WHAT THE TASK REQUIRES: For the entries that follow, restate word for word the line containing "dismantle the male-dominated systems", the line containing "engaged in adhesive", and every line that lies between them.

Page-level text extractions:
Segment Open

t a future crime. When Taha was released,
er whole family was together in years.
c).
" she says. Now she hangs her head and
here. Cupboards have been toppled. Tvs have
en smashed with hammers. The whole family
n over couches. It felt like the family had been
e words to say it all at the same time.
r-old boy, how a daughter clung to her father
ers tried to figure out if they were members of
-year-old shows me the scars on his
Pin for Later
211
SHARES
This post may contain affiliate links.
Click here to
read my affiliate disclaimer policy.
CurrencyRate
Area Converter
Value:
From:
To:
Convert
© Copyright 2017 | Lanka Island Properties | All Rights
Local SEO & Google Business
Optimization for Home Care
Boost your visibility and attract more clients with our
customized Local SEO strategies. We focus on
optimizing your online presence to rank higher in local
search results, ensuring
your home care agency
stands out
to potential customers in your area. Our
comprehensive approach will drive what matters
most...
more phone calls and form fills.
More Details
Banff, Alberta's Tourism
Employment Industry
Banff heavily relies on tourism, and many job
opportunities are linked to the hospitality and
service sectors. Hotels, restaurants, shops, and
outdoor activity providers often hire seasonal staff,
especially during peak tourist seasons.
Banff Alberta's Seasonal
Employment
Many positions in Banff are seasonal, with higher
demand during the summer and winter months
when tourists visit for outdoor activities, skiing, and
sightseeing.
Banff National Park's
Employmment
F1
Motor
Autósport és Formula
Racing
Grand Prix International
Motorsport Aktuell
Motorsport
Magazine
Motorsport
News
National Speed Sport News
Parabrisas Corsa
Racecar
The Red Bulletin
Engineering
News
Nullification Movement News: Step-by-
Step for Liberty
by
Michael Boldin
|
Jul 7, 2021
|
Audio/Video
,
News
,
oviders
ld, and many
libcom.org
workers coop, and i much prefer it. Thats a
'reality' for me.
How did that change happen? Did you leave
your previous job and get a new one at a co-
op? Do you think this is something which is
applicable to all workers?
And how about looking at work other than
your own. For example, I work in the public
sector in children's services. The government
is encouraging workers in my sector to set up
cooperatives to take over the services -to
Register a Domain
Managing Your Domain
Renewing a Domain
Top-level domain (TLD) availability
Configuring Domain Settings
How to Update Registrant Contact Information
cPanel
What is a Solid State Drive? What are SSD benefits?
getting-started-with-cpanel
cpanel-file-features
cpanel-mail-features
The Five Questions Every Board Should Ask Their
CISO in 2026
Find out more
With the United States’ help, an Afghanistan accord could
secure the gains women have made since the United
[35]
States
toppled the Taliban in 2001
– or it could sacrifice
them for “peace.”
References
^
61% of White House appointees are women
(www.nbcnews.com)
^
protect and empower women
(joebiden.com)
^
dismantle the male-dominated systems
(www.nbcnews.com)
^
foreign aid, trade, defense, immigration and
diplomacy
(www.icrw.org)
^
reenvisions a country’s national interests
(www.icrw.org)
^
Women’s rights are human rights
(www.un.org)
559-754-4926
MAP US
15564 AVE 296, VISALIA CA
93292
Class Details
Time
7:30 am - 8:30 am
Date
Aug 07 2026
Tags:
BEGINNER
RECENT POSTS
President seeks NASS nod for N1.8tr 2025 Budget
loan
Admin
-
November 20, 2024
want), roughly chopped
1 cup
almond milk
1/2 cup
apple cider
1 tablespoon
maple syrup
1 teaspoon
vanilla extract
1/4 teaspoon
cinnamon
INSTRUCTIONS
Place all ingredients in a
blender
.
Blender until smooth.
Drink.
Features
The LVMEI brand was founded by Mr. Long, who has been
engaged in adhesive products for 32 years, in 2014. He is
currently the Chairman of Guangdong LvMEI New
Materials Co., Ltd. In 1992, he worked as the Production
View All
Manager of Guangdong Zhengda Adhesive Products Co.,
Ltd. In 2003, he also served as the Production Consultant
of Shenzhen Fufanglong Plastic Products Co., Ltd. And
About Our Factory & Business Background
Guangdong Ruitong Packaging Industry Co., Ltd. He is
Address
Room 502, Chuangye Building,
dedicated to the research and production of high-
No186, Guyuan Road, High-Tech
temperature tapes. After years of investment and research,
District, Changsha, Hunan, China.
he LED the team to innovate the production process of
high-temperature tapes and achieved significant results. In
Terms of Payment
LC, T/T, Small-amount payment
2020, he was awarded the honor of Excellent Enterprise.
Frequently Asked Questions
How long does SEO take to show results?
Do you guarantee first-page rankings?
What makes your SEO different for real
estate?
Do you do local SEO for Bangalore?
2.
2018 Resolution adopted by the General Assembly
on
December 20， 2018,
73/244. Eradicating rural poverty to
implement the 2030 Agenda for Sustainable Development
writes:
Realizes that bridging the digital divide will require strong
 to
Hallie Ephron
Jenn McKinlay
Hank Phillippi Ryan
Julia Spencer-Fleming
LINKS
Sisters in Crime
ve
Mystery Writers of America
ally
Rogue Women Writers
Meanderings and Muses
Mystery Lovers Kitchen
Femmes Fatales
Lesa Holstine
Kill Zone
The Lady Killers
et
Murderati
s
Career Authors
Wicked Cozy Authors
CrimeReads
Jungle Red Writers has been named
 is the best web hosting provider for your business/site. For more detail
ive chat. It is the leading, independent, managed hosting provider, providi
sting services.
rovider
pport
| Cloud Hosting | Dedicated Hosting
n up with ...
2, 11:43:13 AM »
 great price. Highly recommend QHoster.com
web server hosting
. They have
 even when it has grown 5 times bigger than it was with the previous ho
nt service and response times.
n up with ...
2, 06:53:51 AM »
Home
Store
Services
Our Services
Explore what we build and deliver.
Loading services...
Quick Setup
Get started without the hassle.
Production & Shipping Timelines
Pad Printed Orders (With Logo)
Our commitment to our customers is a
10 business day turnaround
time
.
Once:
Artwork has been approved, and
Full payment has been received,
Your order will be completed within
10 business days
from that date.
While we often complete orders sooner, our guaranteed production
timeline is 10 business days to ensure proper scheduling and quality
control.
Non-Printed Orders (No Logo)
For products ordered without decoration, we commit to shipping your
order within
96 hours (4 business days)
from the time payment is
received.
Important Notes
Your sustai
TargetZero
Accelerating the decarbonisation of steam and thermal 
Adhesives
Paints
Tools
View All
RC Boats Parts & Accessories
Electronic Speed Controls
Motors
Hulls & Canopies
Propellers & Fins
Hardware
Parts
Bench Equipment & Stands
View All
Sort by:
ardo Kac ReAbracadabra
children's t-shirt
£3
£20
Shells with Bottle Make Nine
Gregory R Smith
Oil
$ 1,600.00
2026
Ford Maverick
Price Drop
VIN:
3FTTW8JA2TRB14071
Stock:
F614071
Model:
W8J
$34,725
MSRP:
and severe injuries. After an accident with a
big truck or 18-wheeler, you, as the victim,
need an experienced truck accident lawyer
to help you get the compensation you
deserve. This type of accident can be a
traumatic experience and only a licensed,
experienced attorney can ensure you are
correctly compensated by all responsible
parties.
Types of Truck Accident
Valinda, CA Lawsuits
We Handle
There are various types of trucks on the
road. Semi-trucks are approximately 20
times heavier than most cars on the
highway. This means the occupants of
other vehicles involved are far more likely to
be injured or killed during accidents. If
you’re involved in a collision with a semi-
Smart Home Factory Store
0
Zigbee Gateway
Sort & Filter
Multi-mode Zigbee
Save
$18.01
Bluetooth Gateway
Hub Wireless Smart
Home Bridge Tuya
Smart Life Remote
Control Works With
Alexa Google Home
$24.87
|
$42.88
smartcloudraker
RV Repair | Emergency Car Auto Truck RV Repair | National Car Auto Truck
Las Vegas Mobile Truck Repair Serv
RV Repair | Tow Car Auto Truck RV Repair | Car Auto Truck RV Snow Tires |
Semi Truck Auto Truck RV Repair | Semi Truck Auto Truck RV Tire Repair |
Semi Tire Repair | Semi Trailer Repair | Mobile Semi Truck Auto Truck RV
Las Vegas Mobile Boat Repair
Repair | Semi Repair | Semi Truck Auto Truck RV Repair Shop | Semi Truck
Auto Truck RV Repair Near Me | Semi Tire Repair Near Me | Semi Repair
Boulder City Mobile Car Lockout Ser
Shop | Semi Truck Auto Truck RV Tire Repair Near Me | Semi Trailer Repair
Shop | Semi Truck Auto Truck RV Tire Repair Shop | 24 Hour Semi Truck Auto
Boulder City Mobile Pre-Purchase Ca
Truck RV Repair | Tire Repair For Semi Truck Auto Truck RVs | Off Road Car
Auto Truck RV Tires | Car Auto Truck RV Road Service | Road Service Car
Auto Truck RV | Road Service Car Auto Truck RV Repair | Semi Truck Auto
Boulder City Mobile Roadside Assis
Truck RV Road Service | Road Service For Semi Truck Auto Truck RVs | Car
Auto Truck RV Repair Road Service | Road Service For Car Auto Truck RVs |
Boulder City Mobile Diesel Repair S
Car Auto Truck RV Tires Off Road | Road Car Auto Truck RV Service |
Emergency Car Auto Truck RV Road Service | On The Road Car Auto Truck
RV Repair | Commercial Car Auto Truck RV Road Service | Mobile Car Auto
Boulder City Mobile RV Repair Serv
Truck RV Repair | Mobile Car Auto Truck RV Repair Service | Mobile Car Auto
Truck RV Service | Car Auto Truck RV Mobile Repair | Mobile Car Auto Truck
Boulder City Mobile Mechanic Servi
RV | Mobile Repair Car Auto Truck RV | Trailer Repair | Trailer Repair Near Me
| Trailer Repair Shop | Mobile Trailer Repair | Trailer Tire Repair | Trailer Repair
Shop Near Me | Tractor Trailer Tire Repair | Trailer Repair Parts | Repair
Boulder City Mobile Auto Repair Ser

Segment Closed

TASK RESPONSE:
dismantle the male-dominated systems
(www.nbcnews.com)
^
foreign aid, trade, defense, immigration and
diplomacy
(www.icrw.org)
^
reenvisions a country’s national interests
(www.icrw.org)
^
Women’s rights are human rights
(www.un.org)
559-754-4926
MAP US
15564 AVE 296, VISALIA CA
93292
Class Details
Time
7:30 am - 8:30 am
Date
Aug 07 2026
Tags:
BEGINNER
RECENT POSTS
President seeks NASS nod for N1.8tr 2025 Budget
loan
Admin
-
November 20, 2024
want), roughly chopped
1 cup
almond milk
1/2 cup
apple cider
1 tablespoon
maple syrup
1 teaspoon
vanilla extract
1/4 teaspoon
cinnamon
INSTRUCTIONS
Place all ingredients in a
blender
.
Blender until smooth.
Drink.
Features
The LVMEI brand was founded by Mr. Long, who has been
engaged in adhesive products for 32 years, in 2014. He is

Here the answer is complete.